Better broodstock available
Vet Sujint, who has been engaged in research and development for the aquaculture business for years, said that researchers had worked to develop a better stock of black-tiger shrimp locally.
"We have been successful in developing specific pathogen-free (SPF) black-tiger breeding stock in greenhouses," he said.
The system keeps parent breeders free from diseases and produces healthy post-larval shrimp. With bio-secure farming, these small shrimp will have strong disease-resistance properties. Good breeders can yield more than 6 tonnes of shrimp per hectare, he said.
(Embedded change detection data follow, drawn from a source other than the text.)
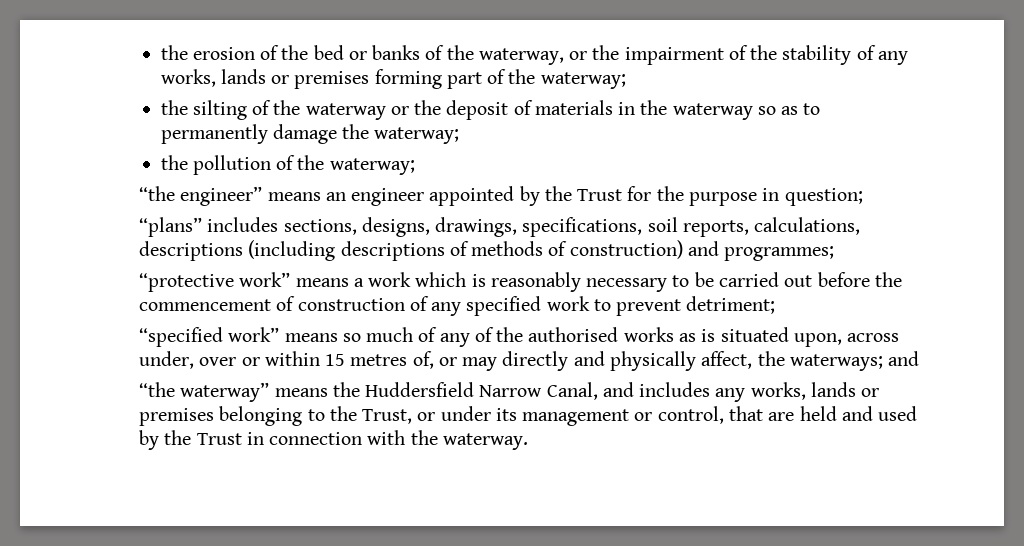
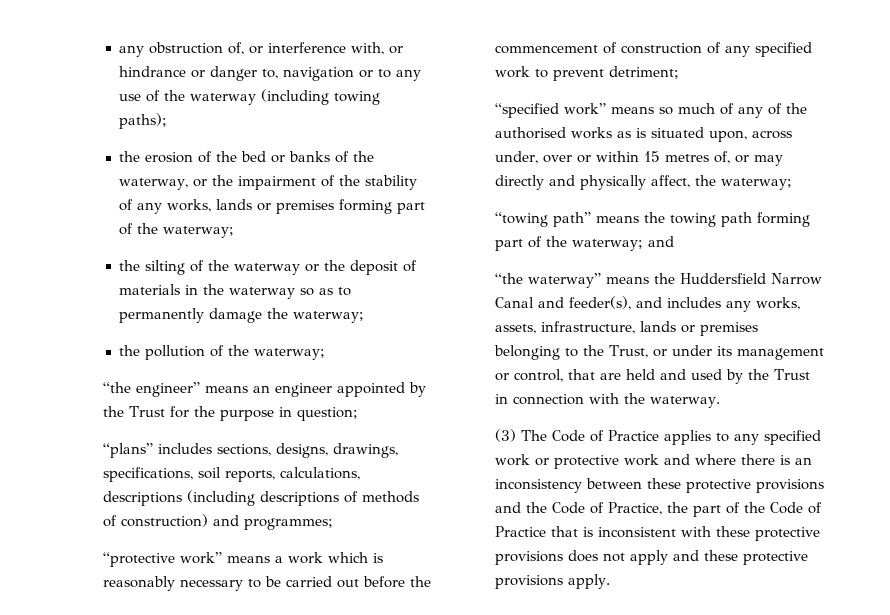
(160, 52) none -> [119,42,404,57] [119,66,422,81] [119,89,381,105] [119,113,168,129] any obstruction of, or interference with, or hindrance or danger to, navigation or to any use of the waterway (including towing paths); //
[789,354,883,371] waterways; -> [720,178,792,190] [494,212,810,227] [494,236,643,251] waterway; // “towing path” means the towing path forming part of the waterway;
[546,382,598,400] Canal, -> [494,296,631,310] Canal and feeder(s),
(806, 391) none -> [494,321,635,334] assets, infrastructure,
(528, 441) none -> [494,429,821,445] [494,454,812,469] [494,478,824,493] [494,502,822,517] [494,526,820,541] [494,550,808,565] [494,574,610,589] // (3) The Code of Practice applies to any specified work or protective work and where there is an inconsistency between these protective provisions and the Code of Practice, the part of the Code of Practice that is inconsistent with these protective provisions does not apply and these protective provisions apply.

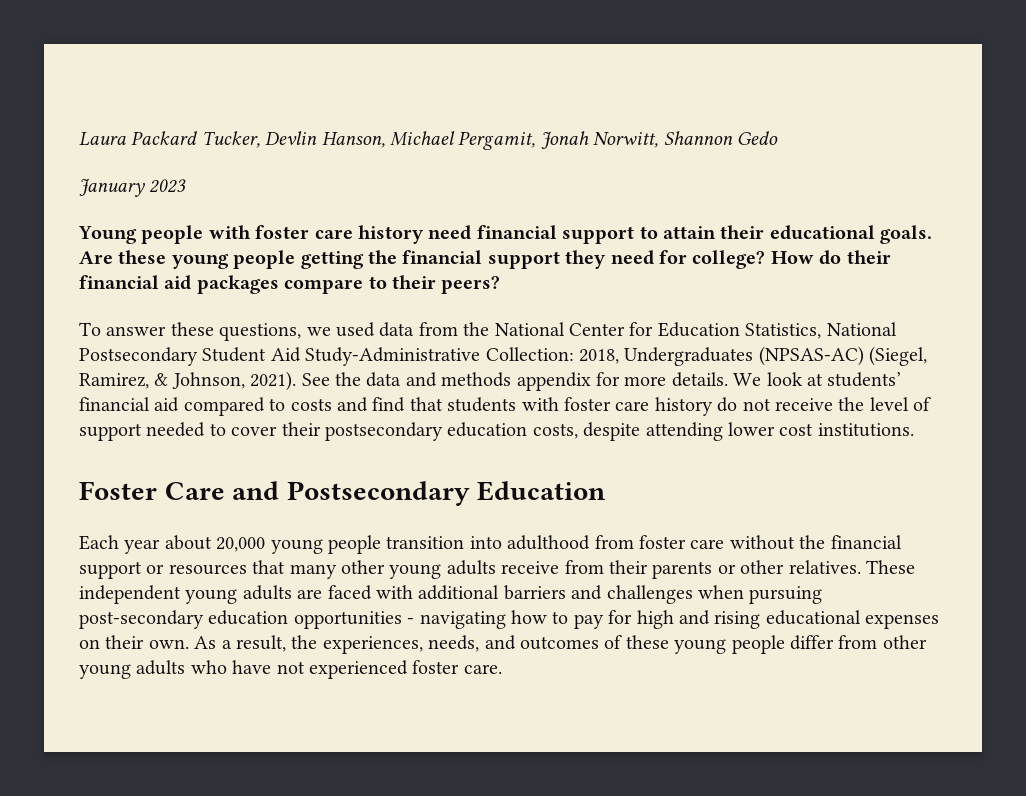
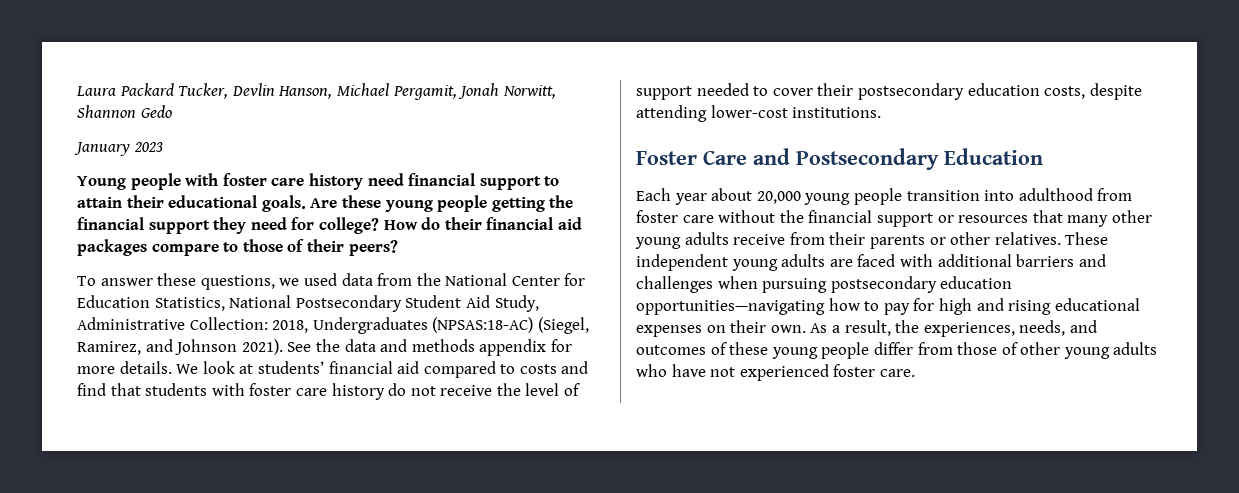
(387, 282) none -> [242,239,305,252] those of
[305,347,481,366] Study-Administrative -> [494,295,539,312] [77,317,185,330] Study, Administrative
[758,346,864,366] (NPSAS-AC) -> [432,317,534,333] (NPSAS:18-AC)
[154,372,245,389] & Johnson, -> [145,339,238,355] and Johnson
[727,422,814,436] lower cost -> [710,105,788,118] lower-cost
[79,610,506,629] post-secondary education opportunities - navigating -> [830,276,1013,293] [636,300,825,315] postsecondary education opportunities—navigating
(878, 642) none -> [957,342,1018,355] those of

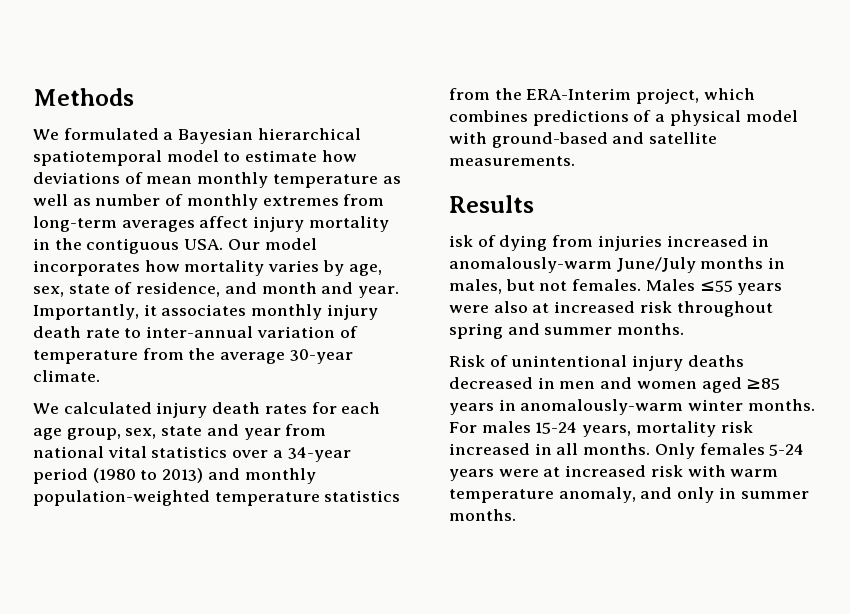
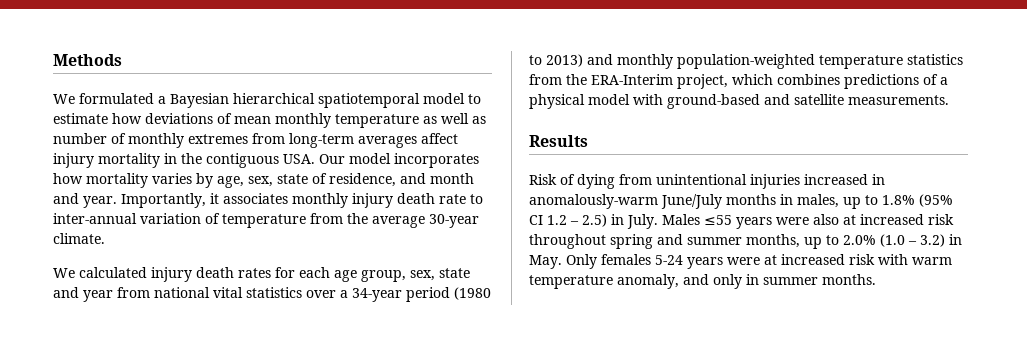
[449,235,473,247] isk -> [529,174,557,185] Risk
(594, 241) none -> [656,174,747,185] unintentional
[505,279,642,291] but not females. -> [843,194,953,209] [529,214,658,229] up to 1.8% (95% CI 1.2 – 2.5) in July.
[617,323,685,335] [449,355,744,371] [449,377,781,393] [449,399,815,415] [449,421,753,437] [449,443,651,455] months. // Risk of unintentional injury deaths decreased in men and women aged ≥85 years in anomalously-warm winter months. For males 15-24 years, mortality risk increased in all months. -> [746,234,962,249] [529,255,562,269] months, up to 2.0% (1.0 – 3.2) in May.

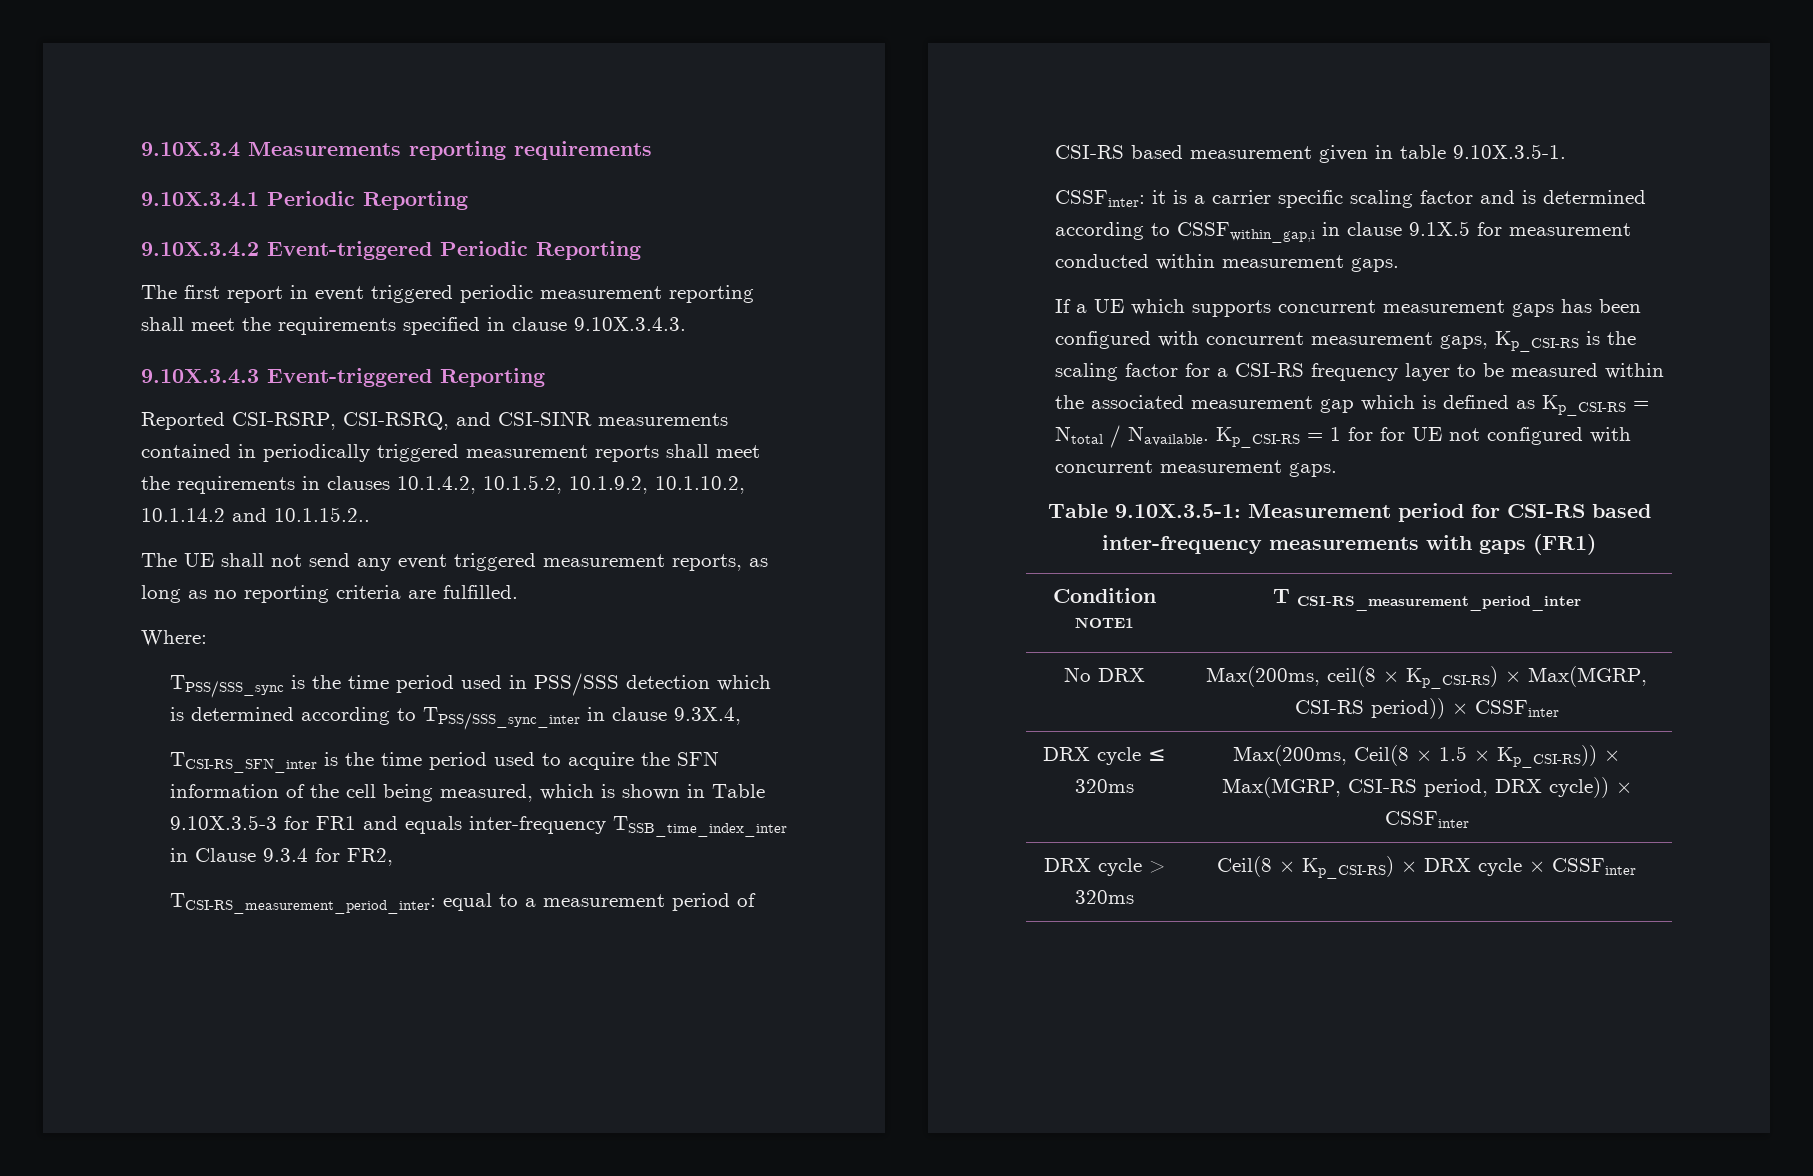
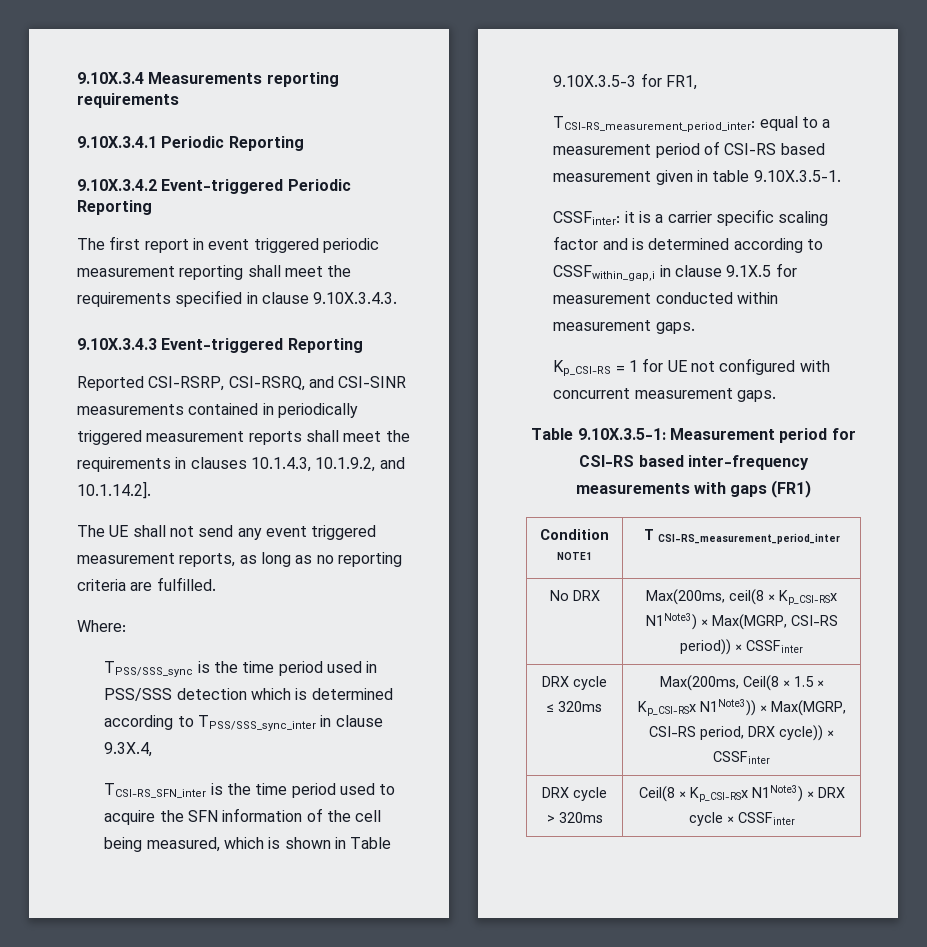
[397,475,745,494] [141,507,370,522] 10.1.4.2, 10.1.5.2, 10.1.9.2, 10.1.10.2, 10.1.14.2 and 10.1.15.2.. -> [250,457,405,472] [77,481,151,499] 10.1.4.3, 10.1.9.2, and 10.1.14.2].
[315,816,787,837] [169,848,393,866] FR1 and equals inter-frequency TSSB_time_index_inter in Clause 9.3.4 for FR2, -> [666,75,698,90] FR1,
[1054,299,1641,317] [1054,331,1636,352] [1054,363,1664,381] [1054,395,1649,416] [1054,425,1209,448] If a UE which supports concurrent measurement gaps has been configured with concurrent measurement gaps, Kp_CSI-RS is the scaling factor for a CSI-RS frequency layer to be measured within the associated measurement gap which is defined as Kp_CSI-RS = Ntotal / Navailable. -> (695, 328) none
[1379,427,1405,441] for -> (664, 365) none
[1406,666,1498,689] Kp_CSI-RS) -> [779,590,837,605] [645,613,697,630] Kp_CSI-RSx N1Note3)
[1497,745,1597,768] Kp_CSI-RS)) -> [637,699,756,716] Kp_CSI-RSx N1Note3))
[1302,856,1394,879] Kp_CSI-RS) -> [689,785,803,802] Kp_CSI-RSx N1Note3)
CPF plans to export about 1,000 to 2,000 tonnes of black-tiger shrimp this year, from total exports of 50,000 tonnes of shrimp.
He is confident CPF's move will ensure farmers raise more black-tiger shrimp. But Vet Sujint suggests farmers enter contracts with buyers - normally cold-storage operators and food processors - before farming to ensure that their output will find a market.
The average price of white shrimp (60-70 head per kg) has declined steadily over the past five years.
Raising black-tiger shrimp for export would not only balance Thai exports but also keep Thai products competitive in the world market, he said.